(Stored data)

···

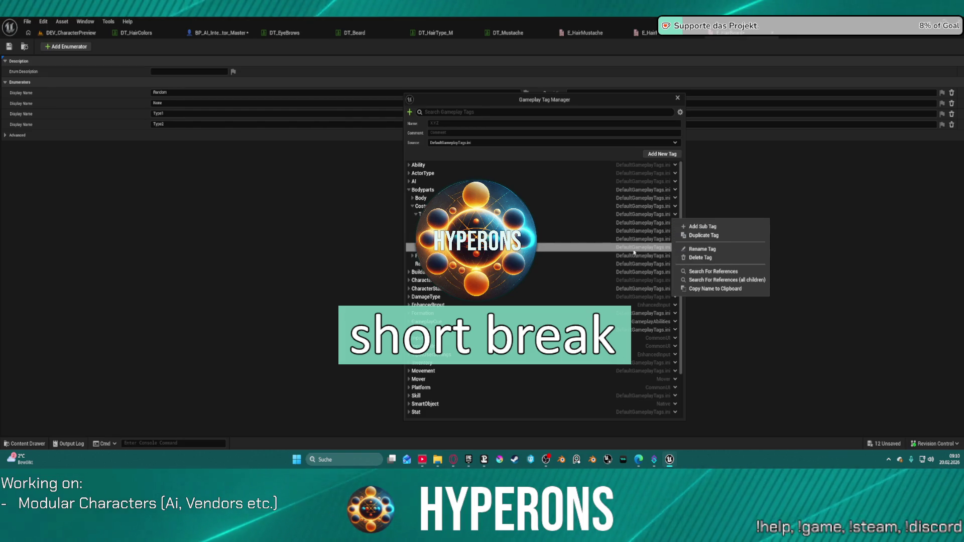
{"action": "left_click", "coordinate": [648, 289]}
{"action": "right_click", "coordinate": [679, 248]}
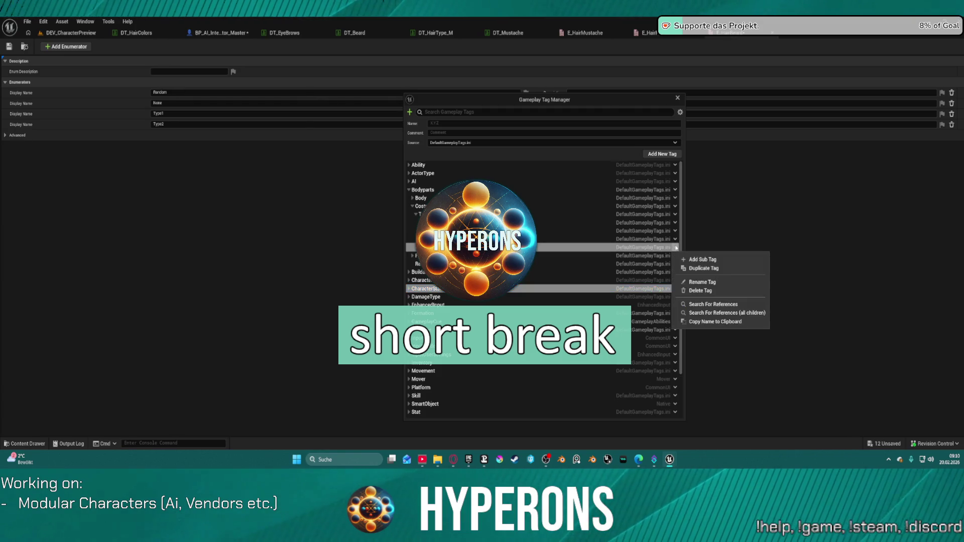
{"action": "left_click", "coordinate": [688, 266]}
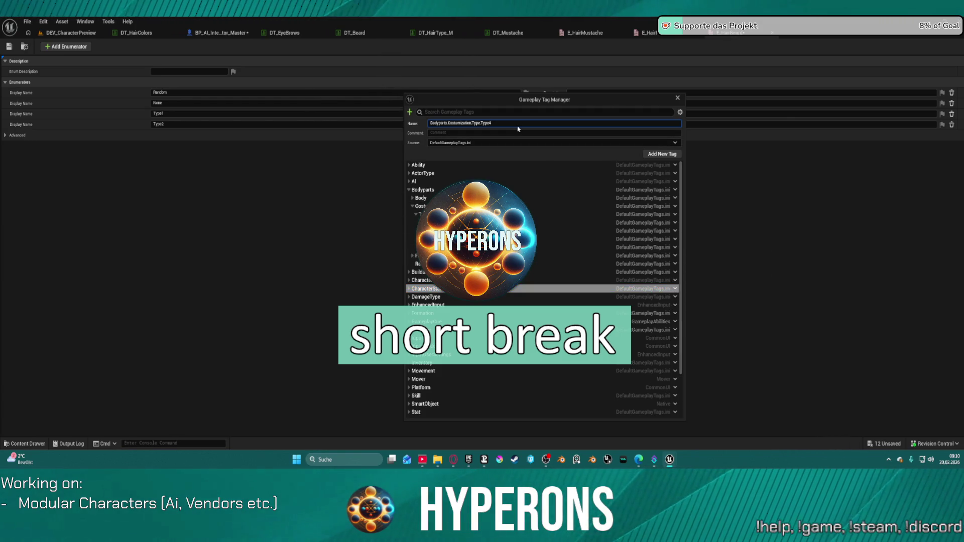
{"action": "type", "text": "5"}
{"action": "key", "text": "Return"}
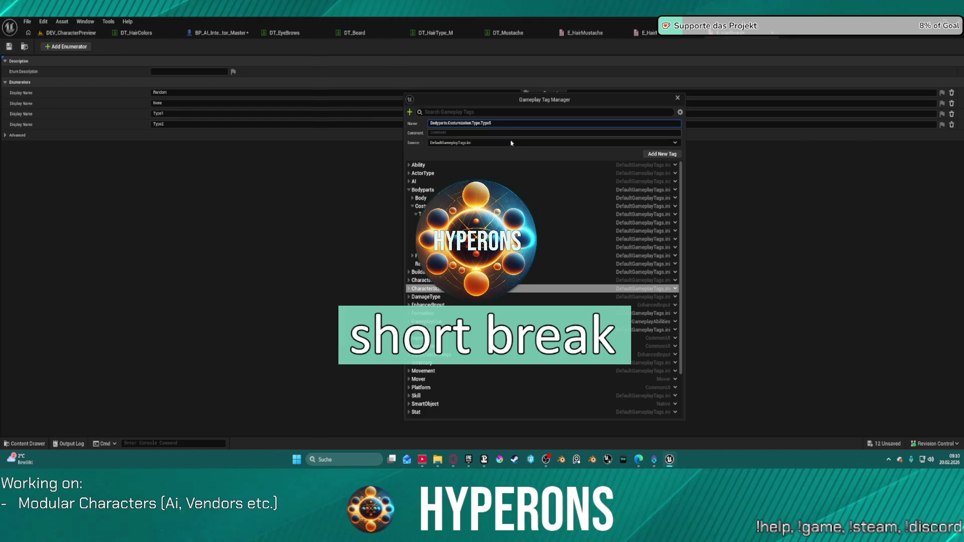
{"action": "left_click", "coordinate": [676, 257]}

···

■ **WHAT THE TASK ASKS**: Without carrying over any picture, retype the records above word for word.

■ **OUTPUT FOR THIS TASK**:
{"action": "left_click", "coordinate": [648, 289]}
{"action": "right_click", "coordinate": [679, 248]}
{"action": "left_click", "coordinate": [688, 266]}
{"action": "type", "text": "5"}
{"action": "key", "text": "Return"}
{"action": "left_click", "coordinate": [676, 257]}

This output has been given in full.